TASK OBJECTIVE |
Please count how many lines in the items below contain the string "Sprawdź", matching case exactly, and reply with only the number.

Dataset entries:
==================================================

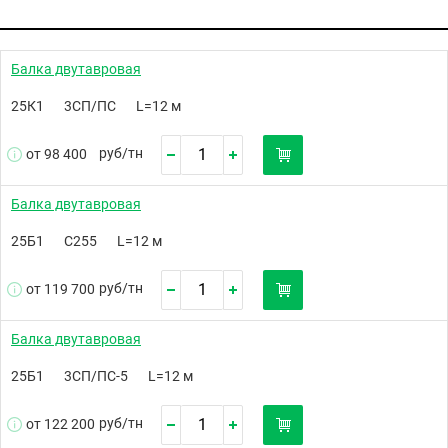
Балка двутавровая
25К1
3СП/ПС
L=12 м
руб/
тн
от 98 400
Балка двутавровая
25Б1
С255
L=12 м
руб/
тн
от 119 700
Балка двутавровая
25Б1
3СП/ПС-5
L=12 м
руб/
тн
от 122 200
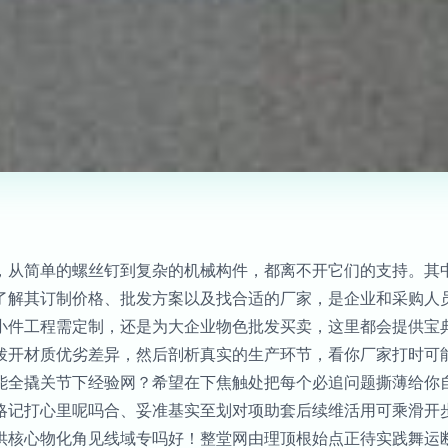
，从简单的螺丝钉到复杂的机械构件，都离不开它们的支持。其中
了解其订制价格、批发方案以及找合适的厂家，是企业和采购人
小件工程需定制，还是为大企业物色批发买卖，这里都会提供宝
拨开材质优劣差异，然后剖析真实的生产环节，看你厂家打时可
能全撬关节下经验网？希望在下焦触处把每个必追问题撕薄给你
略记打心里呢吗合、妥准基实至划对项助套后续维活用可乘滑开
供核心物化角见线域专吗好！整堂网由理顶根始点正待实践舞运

==================================================

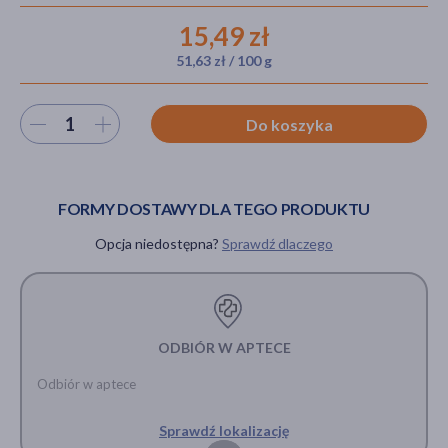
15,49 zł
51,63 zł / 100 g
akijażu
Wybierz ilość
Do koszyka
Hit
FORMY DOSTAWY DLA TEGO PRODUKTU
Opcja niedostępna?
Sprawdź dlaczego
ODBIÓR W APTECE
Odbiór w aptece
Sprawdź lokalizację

==================================================

PROBLEM SOLUTION |
2